[Start of section]

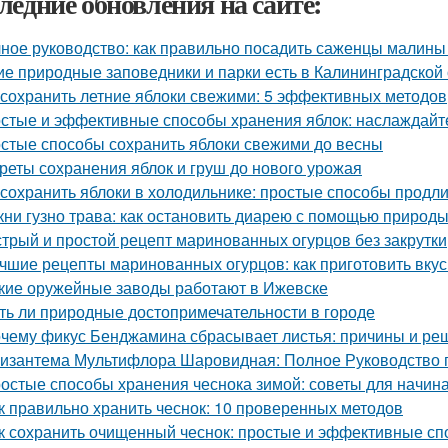
ледние обновления на сайте:
ное руководство: как правильно посадить саженцы малины
ие природные заповедники и парки есть в Калининградской
 сохранить летние яблоки свежими: 5 эффективных методов
стые и эффективные способы хранения яблок: наслаждайте
стые способы сохранить яблоки свежими до весны
реты сохранения яблок и груш до нового урожая
 сохранить яблоки в холодильнике: простые способы продл
кни гузно трава: как остановить диарею с помощью природ
трый и простой рецепт маринованных огурцов без закрутки
чшие рецепты маринованных огурцов: как приготовить вку
кие оружейные заводы работают в Ижевске
ть ли природные достопримечательности в городе
чему фикус Бенджамина сбрасывает листья: причины и ре
изантема Мультифлора Шаровидная: Полное Руководство
остые способы хранения чеснока зимой: советы для начи
к правильно хранить чеснок: 10 проверенных методов
к сохранить очищенный чеснок: простые и эффективные с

[End of section]

▶ Exercise goal
Print exactly and only the lines that start at the line with "стые способы сохранить" and run through the end of the listing above.

▶ Solution to the exercise
стые способы сохранить яблоки свежими до весны
реты сохранения яблок и груш до нового урожая
 сохранить яблоки в холодильнике: простые способы продл
кни гузно трава: как остановить диарею с помощью природ
трый и простой рецепт маринованных огурцов без закрутки
чшие рецепты маринованных огурцов: как приготовить вку
кие оружейные заводы работают в Ижевске
ть ли природные достопримечательности в городе
чему фикус Бенджамина сбрасывает листья: причины и ре
изантема Мультифлора Шаровидная: Полное Руководство
остые способы хранения чеснока зимой: советы для начи
к правильно хранить чеснок: 10 проверенных методов
к сохранить очищенный чеснок: простые и эффективные с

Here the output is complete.